Dans une tribune publiée sur Boulevard Voltaire, onze généraux de 2e section alertent sur le droit de l’expression des militaires menacé par l’exécutif.
Après la démission du chef d’état-major des armées (CEMA), le général Pierre de Villiers et la polémique qui s’en est suivie, les militaires ne sont pas prêts à se taire. Dans une tribune publiée sur Boulevard Voltaire, onze généraux de 2e section fustigent l’exécutif et déclarent que leur liberté d’expression est remise en cause. Pour eux, le cas du général Pierre de Villiers « a mis en évidence le fossé qui s’est progressivement installé entre le politique et le militaire » et a surtout « révélé et confirmé avec force la menace qui pèse dorénavant sur l’expression des militaires ».
Pourtant l’ancien chef d’état-major des armées n’était pas le premier à se faire traiter de la sorte par les autorités. En effet, les auteurs de la missive citent d’autres exemples.

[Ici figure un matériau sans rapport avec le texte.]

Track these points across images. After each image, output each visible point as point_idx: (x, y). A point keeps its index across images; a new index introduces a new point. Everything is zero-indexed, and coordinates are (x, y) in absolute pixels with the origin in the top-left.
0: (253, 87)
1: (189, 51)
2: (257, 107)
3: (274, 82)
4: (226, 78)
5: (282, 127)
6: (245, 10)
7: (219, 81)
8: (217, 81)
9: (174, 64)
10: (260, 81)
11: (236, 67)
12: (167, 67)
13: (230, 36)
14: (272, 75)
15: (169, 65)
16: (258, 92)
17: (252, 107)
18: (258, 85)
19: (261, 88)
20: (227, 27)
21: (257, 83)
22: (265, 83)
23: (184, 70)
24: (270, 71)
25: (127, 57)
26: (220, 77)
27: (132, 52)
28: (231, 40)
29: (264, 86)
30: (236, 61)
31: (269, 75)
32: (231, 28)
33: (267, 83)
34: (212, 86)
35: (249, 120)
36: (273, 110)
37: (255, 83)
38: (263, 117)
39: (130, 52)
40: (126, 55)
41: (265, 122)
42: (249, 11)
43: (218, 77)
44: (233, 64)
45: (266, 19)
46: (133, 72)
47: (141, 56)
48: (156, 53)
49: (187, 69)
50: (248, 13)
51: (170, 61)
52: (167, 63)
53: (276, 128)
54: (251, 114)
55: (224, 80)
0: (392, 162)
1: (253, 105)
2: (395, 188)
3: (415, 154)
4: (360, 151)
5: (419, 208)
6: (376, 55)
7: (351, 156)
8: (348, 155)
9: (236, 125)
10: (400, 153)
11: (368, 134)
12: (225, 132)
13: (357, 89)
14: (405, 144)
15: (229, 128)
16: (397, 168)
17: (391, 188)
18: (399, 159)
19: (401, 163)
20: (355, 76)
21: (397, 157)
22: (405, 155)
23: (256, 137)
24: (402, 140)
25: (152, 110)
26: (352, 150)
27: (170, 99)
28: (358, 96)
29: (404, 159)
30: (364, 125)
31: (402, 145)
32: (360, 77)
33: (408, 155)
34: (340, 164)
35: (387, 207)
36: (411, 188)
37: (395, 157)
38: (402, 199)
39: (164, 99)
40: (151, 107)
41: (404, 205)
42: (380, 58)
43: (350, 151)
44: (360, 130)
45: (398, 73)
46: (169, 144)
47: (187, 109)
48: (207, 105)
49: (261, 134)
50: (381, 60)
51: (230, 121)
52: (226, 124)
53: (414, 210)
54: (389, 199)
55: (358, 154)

Des généraux mutés, sanctionnés et arrêtés
La « mutation dans un placard » du numéro trois de la gendarmerie, le général Bertrand Soubelet, après son audition en 2014 par la commission de l’Assemblée nationale. Il avait alors déclaré « que la politique pénale était en décalage avec les infractions relevées et il soulignait, en conséquence, les difficultés rencontrées au quotidien par les unités de la gendarmerie dans la lutte contre la délinquance ».
La sanction du général Vincent Desportes après son interview en 2010 au Monde. Il y avait critiqué la politique menée par les États-Unis, et par voie de conséquence par la France, en Afghanistan. Sans oublier « l’arrestation mouvementée du général Christian Piquemal à Calais, le 6 février 2016, au cours d’une manifestation organisée dans le cadre des Journées européennes contre l’islamisation et l’invasion migratoire ? ».

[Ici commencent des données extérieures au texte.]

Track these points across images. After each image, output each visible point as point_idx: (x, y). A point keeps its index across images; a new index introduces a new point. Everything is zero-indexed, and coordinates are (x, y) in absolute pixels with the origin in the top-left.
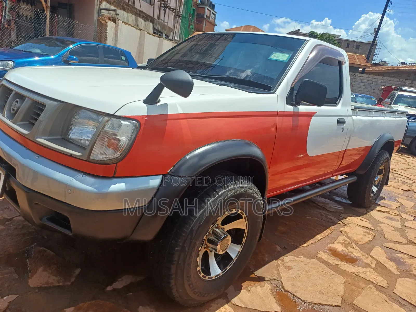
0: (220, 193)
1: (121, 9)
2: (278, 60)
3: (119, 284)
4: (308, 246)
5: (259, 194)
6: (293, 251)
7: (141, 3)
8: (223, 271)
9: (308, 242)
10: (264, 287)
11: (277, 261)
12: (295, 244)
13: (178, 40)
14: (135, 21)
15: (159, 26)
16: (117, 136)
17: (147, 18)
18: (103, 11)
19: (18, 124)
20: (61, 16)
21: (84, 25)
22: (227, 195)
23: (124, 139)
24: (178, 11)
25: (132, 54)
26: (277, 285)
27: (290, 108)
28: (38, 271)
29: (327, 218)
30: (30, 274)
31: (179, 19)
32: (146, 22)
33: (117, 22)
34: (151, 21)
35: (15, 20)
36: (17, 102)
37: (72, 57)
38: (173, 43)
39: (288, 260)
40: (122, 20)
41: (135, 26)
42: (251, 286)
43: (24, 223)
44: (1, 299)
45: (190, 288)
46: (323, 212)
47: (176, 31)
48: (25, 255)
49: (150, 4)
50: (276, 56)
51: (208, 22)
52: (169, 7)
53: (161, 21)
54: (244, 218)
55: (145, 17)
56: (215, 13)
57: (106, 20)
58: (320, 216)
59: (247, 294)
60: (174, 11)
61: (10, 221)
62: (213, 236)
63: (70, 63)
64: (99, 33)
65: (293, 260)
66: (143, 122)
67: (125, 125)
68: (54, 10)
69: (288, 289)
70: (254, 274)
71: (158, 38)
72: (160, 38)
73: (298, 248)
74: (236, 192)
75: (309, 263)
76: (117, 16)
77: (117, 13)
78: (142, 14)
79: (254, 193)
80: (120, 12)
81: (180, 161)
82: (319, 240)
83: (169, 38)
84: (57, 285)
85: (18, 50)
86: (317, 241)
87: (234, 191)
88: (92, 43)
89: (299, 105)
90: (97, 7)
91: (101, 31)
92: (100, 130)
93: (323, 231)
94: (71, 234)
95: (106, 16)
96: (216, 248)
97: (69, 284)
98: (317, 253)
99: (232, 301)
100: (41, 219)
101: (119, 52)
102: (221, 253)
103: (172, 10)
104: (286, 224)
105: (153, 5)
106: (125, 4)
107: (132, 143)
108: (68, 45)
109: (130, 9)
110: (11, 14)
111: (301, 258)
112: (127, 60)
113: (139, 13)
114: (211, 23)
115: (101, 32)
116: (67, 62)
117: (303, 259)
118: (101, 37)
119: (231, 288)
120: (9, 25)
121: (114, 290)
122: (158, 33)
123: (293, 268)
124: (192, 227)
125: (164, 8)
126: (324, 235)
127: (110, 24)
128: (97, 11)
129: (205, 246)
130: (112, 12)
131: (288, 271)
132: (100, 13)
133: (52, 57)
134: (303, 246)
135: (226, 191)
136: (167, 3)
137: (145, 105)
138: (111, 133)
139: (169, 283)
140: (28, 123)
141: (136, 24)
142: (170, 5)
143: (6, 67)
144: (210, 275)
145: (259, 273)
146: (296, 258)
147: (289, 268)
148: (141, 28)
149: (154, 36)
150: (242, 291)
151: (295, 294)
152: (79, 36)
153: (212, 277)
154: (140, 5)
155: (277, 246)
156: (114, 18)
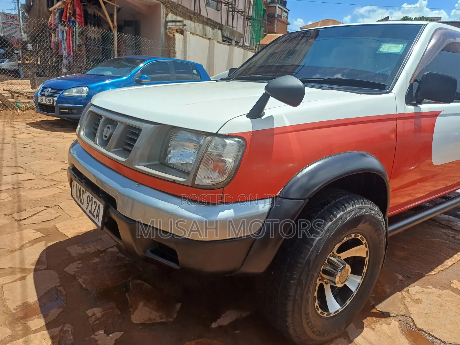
0: (338, 216)
1: (187, 20)
2: (390, 53)
3: (225, 320)
4: (436, 274)
5: (381, 214)
6: (419, 280)
7: (207, 10)
8: (342, 306)
9: (436, 269)
10: (390, 324)
11: (401, 292)
12: (420, 272)
13: (249, 45)
14: (203, 31)
15: (228, 33)
16: (222, 157)
17: (215, 25)
18: (169, 24)
19: (112, 151)
20: (128, 35)
21: (152, 41)
22: (346, 218)
23: (230, 160)
24: (247, 13)
25: (203, 67)
26: (406, 322)
27: (411, 109)
28: (139, 307)
29: (455, 239)
30: (131, 309)
31: (249, 22)
32: (214, 30)
33: (184, 33)
34: (219, 29)
35: (85, 44)
36: (108, 128)
37: (144, 76)
38: (244, 49)
39: (415, 292)
40: (189, 31)
41: (203, 36)
42: (374, 323)
43: (118, 255)
44: (107, 336)
45: (309, 327)
46: (449, 232)
47: (246, 37)
48: (124, 289)
49: (217, 9)
50: (387, 48)
51: (281, 21)
52: (237, 11)
53: (230, 27)
54: (364, 244)
55: (213, 24)
56: (287, 11)
57: (174, 33)
58: (445, 237)
59: (372, 333)
60: (243, 14)
61: (105, 252)
62: (328, 266)
63: (142, 82)
64: (167, 48)
65: (421, 291)
66: (248, 140)
67: (231, 144)
68: (120, 29)
69: (421, 327)
70: (376, 308)
71: (228, 46)
72: (230, 46)
73: (424, 277)
74: (356, 215)
75: (442, 295)
76: (185, 27)
77: (185, 24)
78: (209, 22)
79: (376, 215)
80: (187, 22)
81: (290, 180)
82: (449, 267)
83: (239, 45)
84: (160, 321)
85: (90, 75)
86: (447, 267)
87: (353, 213)
88: (160, 59)
89: (421, 104)
90: (163, 21)
91: (169, 45)
92: (204, 151)
93: (453, 255)
94: (178, 268)
95: (173, 29)
96: (335, 281)
97: (172, 320)
98: (449, 282)
99: (354, 341)
100: (144, 252)
101: (191, 65)
102: (340, 285)
103: (241, 13)
104: (404, 248)
105: (220, 11)
106: (192, 13)
107: (239, 163)
108: (138, 64)
109: (196, 18)
110: (80, 38)
111: (430, 288)
112: (199, 73)
113: (206, 21)
114: (283, 22)
115: (170, 47)
116: (139, 83)
117: (433, 290)
118: (170, 52)
119: (352, 325)
120: (80, 50)
121: (220, 327)
122: (227, 40)
123: (422, 301)
124: (309, 257)
125: (231, 13)
126: (456, 260)
127: (178, 37)
128: (164, 25)
129: (320, 278)
130: (178, 24)
131: (417, 305)
132: (167, 26)
133: (125, 78)
134: (430, 273)
135: (344, 213)
136: (235, 5)
137: (249, 120)
138: (216, 155)
139: (286, 321)
140: (121, 149)
141: (204, 33)
142: (238, 8)
143: (82, 93)
144: (329, 312)
145: (381, 307)
146: (423, 288)
147: (418, 301)
148: (210, 38)
149: (224, 44)
150: (365, 329)
151: (431, 333)
152: (148, 54)
153: (331, 314)
154: (207, 12)
155: (398, 274)
156: (182, 30)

Pourquoi le gouvernement veut faire taire les militaires ?
« C’est finalement l’expression des militaires et en particulier des généraux qui est aujourd’hui menacée et que le politique tente d’étouffer », fustigent les auteurs. « L’autorité politique affichait ainsi sa volonté de mettre un couvercle sur l’expression des militaires, et notamment des généraux », notent-ils, estimant que les élus « ne supportent manifestement pas que la haute hiérarchie militaire lance des signaux d’alerte qu’elles considèrent comme des critiques de l’action de l’État et qu’elles jugent contraires au devoir de réserve ». Ils n’hésitent pas à charger le gouvernement, lequel selon eux, « utilise depuis trop longtemps les budgets des forces armées comme une variable d’ajustement pour combler ses manquements en matière de gestion des comptes publics ». Si l’Etat tient à les faire taire, c’est parce qu’il est gêné par le fait que « le citoyen puisse être informé sur ses insuffisances et surtout sur les risques qu’elles font peser sur la nation », pensent-ils.
Pourtant, ces « tentatives répétées du pouvoir pour priver les généraux de parole (…) ne sont pas pertinentes au moins pour deux raisons », indiquent-ils. « Elles créent non seulement un malaise en contribuant à distendre la confiance entre le politique et le militaire mais également un doute sur la compétence ou la clairvoyance du pouvoir politique s’agissant de la première des missions régaliennes dont il est responsable« . Selon eux, « se référer en permanence au sacro-saint devoir de réserve n’a pas de sens dans la mesure où ni le secret militaire ni la neutralité politique ne sont mis en cause ».
« Une véritable révolution des esprits »
« L’expression des généraux (…) est devenue aujourd’hui indispensable. Ils savent de quoi ils parlent. Alors, pourquoi les chefs militaires ne pourraient-ils pas s’exprimer sur des sujets liés à la défense, à la sécurité de la nation, aux intérêts de la France dans le monde alors que d’autres moins qualifiés le font ? », se demandent les généraux, notant au passage que le gouvernement « semble oublier que l’autorisation préalable à l’expression des militaires a été supprimée il y a plus de dix ans ».
« Le moment semble donc venu pour conduire une véritable révolution des esprits pour que soit reconnu à ceux qui risquent ou ont risqué leur vie pour la défense de la France et de la nation un devoir d’expression au même titre que leur devoir de réserve. Il est, en effet, légitime qu’ils puissent contribuer au débat en usant de leur liberté d’expression », concluent les généraux.